According to [this article published in the Hindawi jounral](https:// www.hindawi.com/journals/complexity/2021/5550344/) , the researchers used standard decision tree ensembles to measure imbalanced data sets, such as the dataset in this paper regarding results from a COVID-19 lab. Yet, the best result produced, which was a measure of AUROC, was done so by random forest. But overall, it’s mentioned that decision tree ensembles produced the best results for imbalanced datasets. While Random Forests are related to decision trees, they are not the same; in fact, random forest models aren’t as quick as decision trees, and are therefore more computationally expensive.
In this article [published in PubMed Central](https://www.ncbi.nlm.nih.gov/pmc/articles/PMC8137961/), the authors highlight the use of SVM (support vector machines) and their usefulness in classification, particularly in assisting cardiologists improve diagnostics among patients. Compared to other machine learning models, SVM renders results with accuracies ranging from 57.85% - 91.83%.
Not only is SVM effective in the medical field, but also in the realm of cyber security. [In this paper published by the IEEE,] (https://ieeexplore.ieee.org/abstract/document/9142183), researchers came up with an SVM model for the detection of DDOS attacks in software defined networks. SVM is used as the main classifier for predicting malicious traffic, particularly the attack classification. The reason being is that SVM is the most effective and accurate classification method, at least according to these researchers.

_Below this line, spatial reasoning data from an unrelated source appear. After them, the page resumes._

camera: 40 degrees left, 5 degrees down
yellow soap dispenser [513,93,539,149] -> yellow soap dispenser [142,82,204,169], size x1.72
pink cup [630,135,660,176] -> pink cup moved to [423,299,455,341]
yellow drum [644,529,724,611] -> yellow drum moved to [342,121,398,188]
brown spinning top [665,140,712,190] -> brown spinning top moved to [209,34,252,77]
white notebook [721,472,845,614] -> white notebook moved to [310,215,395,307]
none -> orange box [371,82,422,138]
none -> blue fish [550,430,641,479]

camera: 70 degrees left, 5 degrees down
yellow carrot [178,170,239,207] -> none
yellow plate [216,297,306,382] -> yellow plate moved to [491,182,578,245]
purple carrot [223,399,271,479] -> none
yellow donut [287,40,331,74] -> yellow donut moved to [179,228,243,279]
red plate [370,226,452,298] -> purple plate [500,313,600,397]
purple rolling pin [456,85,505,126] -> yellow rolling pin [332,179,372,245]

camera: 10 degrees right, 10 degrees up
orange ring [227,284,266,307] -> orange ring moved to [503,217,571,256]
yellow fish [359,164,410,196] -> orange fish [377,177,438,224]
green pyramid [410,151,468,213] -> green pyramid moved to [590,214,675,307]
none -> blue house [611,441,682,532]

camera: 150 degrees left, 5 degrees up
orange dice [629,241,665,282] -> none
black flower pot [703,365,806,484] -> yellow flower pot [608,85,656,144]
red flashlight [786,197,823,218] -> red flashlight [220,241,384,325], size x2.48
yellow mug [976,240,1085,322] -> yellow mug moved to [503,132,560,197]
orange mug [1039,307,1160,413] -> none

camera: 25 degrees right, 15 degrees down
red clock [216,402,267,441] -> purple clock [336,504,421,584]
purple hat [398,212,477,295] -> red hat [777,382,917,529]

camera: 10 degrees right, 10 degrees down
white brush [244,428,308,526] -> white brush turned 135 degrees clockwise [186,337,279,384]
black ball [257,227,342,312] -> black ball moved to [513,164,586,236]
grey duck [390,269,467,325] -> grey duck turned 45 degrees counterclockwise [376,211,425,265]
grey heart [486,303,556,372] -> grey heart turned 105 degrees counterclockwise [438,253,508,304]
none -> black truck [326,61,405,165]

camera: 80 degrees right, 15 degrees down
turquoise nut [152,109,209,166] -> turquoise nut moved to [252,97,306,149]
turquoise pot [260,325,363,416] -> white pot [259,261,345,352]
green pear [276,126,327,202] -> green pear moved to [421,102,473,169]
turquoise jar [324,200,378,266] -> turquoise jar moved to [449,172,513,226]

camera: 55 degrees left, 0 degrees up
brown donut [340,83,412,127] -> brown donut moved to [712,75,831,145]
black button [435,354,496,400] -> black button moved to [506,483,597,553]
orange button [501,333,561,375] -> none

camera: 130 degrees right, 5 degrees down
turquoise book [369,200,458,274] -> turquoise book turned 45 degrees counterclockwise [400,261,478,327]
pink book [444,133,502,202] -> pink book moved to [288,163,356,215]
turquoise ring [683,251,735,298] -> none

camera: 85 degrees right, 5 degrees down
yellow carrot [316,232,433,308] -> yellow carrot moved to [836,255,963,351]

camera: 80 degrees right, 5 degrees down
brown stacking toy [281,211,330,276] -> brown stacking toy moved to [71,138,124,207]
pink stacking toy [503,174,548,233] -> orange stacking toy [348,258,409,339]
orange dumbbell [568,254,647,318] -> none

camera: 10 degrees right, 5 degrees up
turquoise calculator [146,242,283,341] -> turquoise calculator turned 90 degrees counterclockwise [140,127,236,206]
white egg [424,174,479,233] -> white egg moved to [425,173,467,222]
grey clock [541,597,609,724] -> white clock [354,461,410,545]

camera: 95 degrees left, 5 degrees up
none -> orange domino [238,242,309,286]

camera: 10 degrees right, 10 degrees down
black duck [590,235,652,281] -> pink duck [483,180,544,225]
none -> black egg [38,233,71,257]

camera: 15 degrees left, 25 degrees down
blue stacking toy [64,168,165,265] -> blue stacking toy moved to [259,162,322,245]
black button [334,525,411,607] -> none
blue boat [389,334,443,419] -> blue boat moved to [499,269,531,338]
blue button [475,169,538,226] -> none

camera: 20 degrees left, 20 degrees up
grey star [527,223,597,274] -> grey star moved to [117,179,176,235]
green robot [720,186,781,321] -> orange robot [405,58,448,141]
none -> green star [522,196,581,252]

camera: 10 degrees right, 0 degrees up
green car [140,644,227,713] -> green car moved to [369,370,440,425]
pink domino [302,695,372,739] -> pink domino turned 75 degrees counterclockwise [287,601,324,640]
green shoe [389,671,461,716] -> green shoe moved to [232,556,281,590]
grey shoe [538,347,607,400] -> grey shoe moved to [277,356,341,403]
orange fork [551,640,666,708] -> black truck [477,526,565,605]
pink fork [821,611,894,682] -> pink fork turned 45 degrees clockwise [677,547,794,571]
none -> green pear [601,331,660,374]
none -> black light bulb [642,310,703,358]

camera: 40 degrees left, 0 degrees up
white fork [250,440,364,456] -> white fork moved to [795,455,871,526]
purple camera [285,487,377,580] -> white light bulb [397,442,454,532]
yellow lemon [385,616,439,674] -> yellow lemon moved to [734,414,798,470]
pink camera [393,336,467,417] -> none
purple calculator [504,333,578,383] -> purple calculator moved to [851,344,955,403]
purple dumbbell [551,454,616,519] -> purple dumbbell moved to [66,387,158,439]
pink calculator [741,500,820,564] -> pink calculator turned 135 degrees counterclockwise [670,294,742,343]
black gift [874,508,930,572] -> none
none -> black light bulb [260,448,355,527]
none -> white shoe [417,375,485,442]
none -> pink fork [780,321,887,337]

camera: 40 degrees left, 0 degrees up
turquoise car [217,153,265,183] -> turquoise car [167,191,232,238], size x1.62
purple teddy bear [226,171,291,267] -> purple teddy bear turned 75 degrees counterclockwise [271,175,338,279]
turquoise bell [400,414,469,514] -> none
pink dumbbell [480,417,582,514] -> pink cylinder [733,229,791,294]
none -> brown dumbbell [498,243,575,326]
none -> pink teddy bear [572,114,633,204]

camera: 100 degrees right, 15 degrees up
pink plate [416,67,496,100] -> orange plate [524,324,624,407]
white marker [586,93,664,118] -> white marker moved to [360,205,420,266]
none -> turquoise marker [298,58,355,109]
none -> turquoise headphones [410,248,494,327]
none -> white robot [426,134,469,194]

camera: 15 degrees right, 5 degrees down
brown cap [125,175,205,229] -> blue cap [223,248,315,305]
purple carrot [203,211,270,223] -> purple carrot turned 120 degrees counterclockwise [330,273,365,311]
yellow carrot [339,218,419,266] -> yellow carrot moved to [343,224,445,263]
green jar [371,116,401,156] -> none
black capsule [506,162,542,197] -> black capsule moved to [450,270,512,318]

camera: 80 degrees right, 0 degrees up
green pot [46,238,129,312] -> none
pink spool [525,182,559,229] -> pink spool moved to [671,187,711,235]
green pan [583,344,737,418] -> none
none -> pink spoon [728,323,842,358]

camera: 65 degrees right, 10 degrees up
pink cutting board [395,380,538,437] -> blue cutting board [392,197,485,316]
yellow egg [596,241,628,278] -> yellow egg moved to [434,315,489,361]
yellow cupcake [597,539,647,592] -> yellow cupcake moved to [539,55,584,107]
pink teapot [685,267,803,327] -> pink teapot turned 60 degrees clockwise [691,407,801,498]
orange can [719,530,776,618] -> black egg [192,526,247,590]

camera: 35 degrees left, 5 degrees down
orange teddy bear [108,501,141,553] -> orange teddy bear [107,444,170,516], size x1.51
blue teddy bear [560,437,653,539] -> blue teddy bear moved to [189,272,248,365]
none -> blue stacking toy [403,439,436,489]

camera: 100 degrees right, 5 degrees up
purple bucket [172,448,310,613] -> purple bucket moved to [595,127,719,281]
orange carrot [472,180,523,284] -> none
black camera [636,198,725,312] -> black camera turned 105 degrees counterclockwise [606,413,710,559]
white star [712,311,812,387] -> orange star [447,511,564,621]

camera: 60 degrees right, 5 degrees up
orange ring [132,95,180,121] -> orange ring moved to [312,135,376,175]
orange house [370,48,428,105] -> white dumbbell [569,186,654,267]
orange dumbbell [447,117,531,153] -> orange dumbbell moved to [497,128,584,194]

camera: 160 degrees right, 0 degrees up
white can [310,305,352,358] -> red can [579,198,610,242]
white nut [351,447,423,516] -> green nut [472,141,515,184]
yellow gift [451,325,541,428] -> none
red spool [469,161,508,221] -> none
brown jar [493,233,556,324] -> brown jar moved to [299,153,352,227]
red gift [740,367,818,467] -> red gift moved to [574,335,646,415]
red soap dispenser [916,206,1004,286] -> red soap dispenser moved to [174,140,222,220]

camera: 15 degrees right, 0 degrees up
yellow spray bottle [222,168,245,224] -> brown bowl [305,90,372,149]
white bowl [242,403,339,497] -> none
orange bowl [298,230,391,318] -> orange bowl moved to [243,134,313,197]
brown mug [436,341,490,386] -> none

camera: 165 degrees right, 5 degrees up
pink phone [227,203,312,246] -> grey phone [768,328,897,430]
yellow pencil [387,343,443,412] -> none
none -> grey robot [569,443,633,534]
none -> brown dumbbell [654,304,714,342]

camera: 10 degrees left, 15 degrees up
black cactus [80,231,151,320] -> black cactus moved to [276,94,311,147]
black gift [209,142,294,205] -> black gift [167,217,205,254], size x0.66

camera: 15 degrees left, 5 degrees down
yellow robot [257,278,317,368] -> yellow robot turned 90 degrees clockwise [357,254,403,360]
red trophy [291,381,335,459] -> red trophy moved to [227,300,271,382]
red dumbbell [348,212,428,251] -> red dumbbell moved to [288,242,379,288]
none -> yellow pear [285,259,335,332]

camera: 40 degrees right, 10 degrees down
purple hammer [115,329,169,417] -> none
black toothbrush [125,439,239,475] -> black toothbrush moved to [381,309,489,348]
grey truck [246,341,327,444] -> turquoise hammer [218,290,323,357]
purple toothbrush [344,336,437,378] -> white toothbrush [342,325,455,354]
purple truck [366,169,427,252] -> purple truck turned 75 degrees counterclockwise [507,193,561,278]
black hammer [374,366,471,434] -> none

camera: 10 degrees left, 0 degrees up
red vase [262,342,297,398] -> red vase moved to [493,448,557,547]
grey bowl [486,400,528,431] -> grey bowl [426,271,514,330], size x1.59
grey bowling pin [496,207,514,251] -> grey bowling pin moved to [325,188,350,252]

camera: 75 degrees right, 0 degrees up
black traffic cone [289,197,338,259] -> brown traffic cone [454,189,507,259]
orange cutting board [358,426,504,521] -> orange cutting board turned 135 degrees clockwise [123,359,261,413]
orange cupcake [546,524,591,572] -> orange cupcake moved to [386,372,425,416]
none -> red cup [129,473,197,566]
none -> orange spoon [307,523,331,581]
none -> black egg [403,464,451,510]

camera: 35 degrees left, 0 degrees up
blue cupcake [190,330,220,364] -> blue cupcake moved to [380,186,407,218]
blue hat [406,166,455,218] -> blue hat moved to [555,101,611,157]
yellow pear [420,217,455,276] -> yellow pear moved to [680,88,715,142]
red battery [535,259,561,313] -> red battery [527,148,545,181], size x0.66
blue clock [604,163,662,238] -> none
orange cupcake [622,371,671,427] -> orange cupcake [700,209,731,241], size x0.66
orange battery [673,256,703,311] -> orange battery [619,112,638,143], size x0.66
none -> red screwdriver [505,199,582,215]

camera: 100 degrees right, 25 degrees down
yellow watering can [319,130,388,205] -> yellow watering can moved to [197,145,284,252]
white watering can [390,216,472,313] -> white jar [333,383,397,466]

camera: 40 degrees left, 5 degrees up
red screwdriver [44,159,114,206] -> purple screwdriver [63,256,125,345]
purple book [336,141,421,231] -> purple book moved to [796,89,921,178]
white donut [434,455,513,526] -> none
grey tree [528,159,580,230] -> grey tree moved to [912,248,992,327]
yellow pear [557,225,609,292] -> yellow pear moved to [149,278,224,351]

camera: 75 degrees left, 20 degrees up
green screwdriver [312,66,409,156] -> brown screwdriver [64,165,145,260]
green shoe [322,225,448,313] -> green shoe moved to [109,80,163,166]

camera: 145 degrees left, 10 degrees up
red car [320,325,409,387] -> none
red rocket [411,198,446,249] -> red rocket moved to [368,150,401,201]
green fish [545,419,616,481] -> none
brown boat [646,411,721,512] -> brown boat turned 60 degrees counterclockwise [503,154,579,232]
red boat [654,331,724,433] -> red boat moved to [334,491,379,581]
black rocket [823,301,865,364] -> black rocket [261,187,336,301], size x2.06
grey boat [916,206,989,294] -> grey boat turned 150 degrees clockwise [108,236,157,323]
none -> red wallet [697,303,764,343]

Another use of SVM and cyber security is exemplified in [this paper, which discusses networks intrusion detection systems, or NIDS, and the role of SVM](https://ieeexplore.ieee.org/abstract/document/8463474) Throughout the many options of shallow machine learning/unsupervised learning methods like random forest, naïve bayes, and SVM, SVM was found the be best. Generally, unsupervised machine learning methods are often used in feature extraction and representation to improve the quality of data and improve the effectiveness of classification. The researchers in this case developed a self-taught deep learning based intrusion detection system utilizing SVM for network detection. In terms of binary and multiclass classifications, the performance of this system was most superior compared to other classification methods and intrusion detections.
In addition to medicine and cyber security, SVM is also used for [rock stars](https:// www.mdpi.com/2071-1050/12/6/2229)-- in the context of predicting brittleness of rocks. Like the other researchers mentioned above in their works, these rockers discovered that SVM models rendered the most accurate results, and all four variations of other SVM models indicated the same least impactful feature of the model, allowing for clear and concise elimination and thus, better predictability.
In conclusion, SVM seems to reign in it’s effectiveness among a plethora of industries, not limited to the ones discussed in this essay. Despite some claiming that in the business world sometimes it’s better to make a quick decision rather than a good decision, SVM proves that it’s worthwhile when one makes a good decision, and takes their time in building an effective model.